Par lettre recommandée avec accusé de réception du 5 mars 2014, la société DAJIMMO a mis en demeure la société CMCIC LEASE de libérer les lots 2 et 3 du règlement de copropriété, correspondant aux bâtiments B et C, qu'elle estimait occupés sans droit ni titre et de lui rétrocéder l'ensemble des loyers perçus sur ces locaux depuis le 13 décembre 2013.
En réponse, la SCI LE SHOGUN a fait savoir qu'il y avait une erreur dans la description des lots dans l'acte du 12 décembre 2013 et a invité la SARL DAJIMMO à procéder un acte rectificatif.
Par courrier du 22 avril 2014, le notaire de la SARL DAJIMMO a indiqué à Me [H] refuser tout acte rectificatif, en l'absence d'erreur sur les biens vendus.
Par acte d'huissier du 5 juin 2014, la SCI LE SHOGUN et la SA CMCIC LEASE ont alors fait assigner la SARL DAJIMMO et la SCI [Localité 11] JPMAG aux fins de rectification des actes authentiques du 8 octobre 2012 et du 12 décembre 2013 et de condamnation de la SARL DAJIMMO au paiement de la somme de 15 000 euros pour résistance abusive et injustifiée.
Une mesure d'expertise a été ordonnée par jugement du 9 février 2017 et confiée à M. [F] [D], lequel a déposé son rapport le 18 juin 2018.
Considérant que les actes authentiques des 8 octobre 2012 et 12 décembre 2013 étaient affectés d'une erreur matérielle dans la désignation des biens vendus et qu'il n'y avait pas lieu de faire droit à la demande de nullité de l'acte de vente du 12 décembre 2013 formée par la SARL DAJIMMO, le tribunal judiciaire de NANTES, suivant jugement du 9 janvier 2020, a :
-Ordonné qu'il soit procédé par la SCI [Localité 11] JPMAG d'une part et SCI LE SHOGUN et la SA CMCIC LEASE d'autre part à la rectification de l'acte authentique du 8 octobre 2012, afin que la désignation des biens vendus comprenne, outre le LOT UN (1) :
LOT NUMERO DEUX (2)
Un bâtiment B formant un plateau de bureaux avec terrasse inaccessible au-dessus.
Et les quatre-vingt-trois millièmes (83/1000èmes) des parties communes générales.
Et les seize millièmes (16/1000èmes) des parties communes spéciales à la voirie de circulation extérieure.
LOT NUMERO TROIS (3)
Un bâtiment C formant un plateau de bureaux avec terrasse inaccessible au-dessus.
Et les cent cinq millièmes (105/1000èmes) des parties communes générales.

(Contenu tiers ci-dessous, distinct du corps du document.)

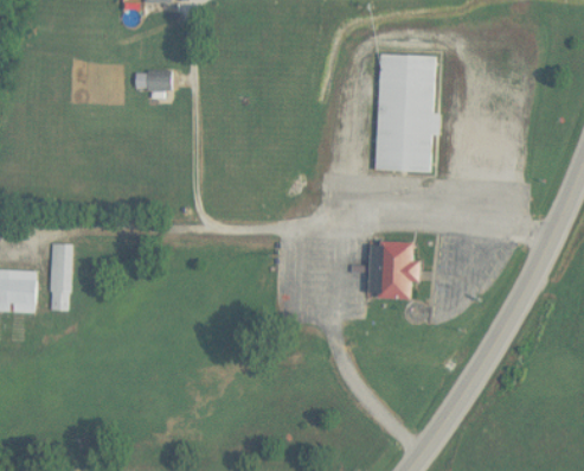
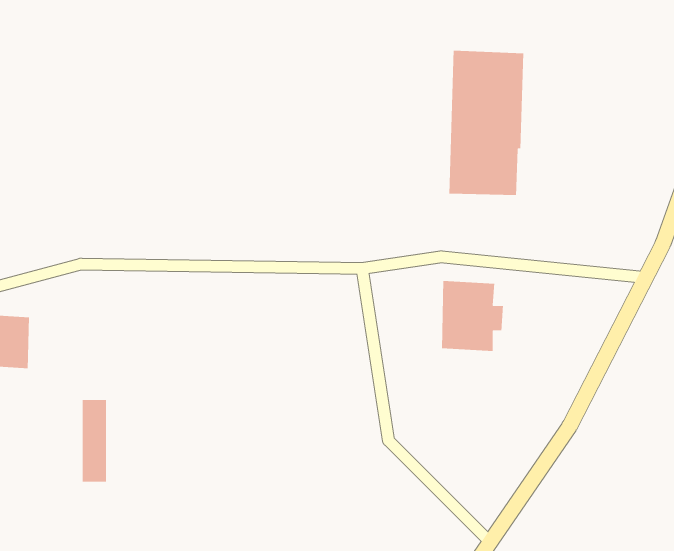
building: [134,70,171,90] -> none
building: [50,243,70,311] -> [82,399,107,482]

Et les vingt millièmes (20/1000èmes) des parties communes spéciales à la
voirie de circulation extérieure ;
-Ordonné qu'il soit procédé par la SCI [Localité 11] JPMAG d'une part et la SARL DAJIMMO d'autre part à la rectificaction de l'acte authentique du 12 décembre 2013, afin que la désignation des biens vendu exclut :
LOT NUMERO DEUX (2)
Un bâtiment B formant un plateau de bureaux avec terrasse inaccessible au-dessus.
Et les quatre-vingt-trois millièmes (83/1000èmes) des parties communes générales.
Et les seize millièmes (16/1000èmes) des parties communes spéciales à la voirie de circulation extérieure.
LOT NUMERO TROIS (3)
Un bâtiment C formant un plateau de bureaux avec terrasse inaccessible au-dessus.
Et les cent cinq millièmes (105/1000èmes) des parties communes générales.
Et les vingt millièmes (20/1000èmes) des parties communes spéciales à la voirie de circulation extérieure ;
-Dit qu'il sera procédé à ces deux rectifications aux frais de la SCI [Localité 11] JPMAG ;
-Condamné la SCI [Localité 11] JPMAG à verser à la SCI LE SHOGUN et à la SA CMCIC LEASE la somme de 3 000 euros au titre de l'article 700 du code de procédure civile ;
-Condamné la SCI [Localité 11] JPMAG à verser à la SARL DAJIMMO la somme de 3 000 euros au titre de l'article 700 du code de procédure civile ;
-Débouté les parties du surplus de leurs demandes ;
-Condamne la SCI [Localité 11] JPMAG aux dépens ;
-Ordonné l'exécution provisoire du présent jugement.
Suivant déclaration du 27 mai 2020, la SARL DAJIMMO a relevé appel du jugement en ce qu'il a ordonné la rectification aux frais de la SCI JP MAG des actes authentiques du 8 octobre 2012 ( vente SCI JP MAG à CM CIC LEASE/ SCI LE SHOGUN) et du 12 décembre 2013 ( vente SCI JP MAG à SARL DAJIMMO) et débouté la SARL DAJIMMO de ses demandes.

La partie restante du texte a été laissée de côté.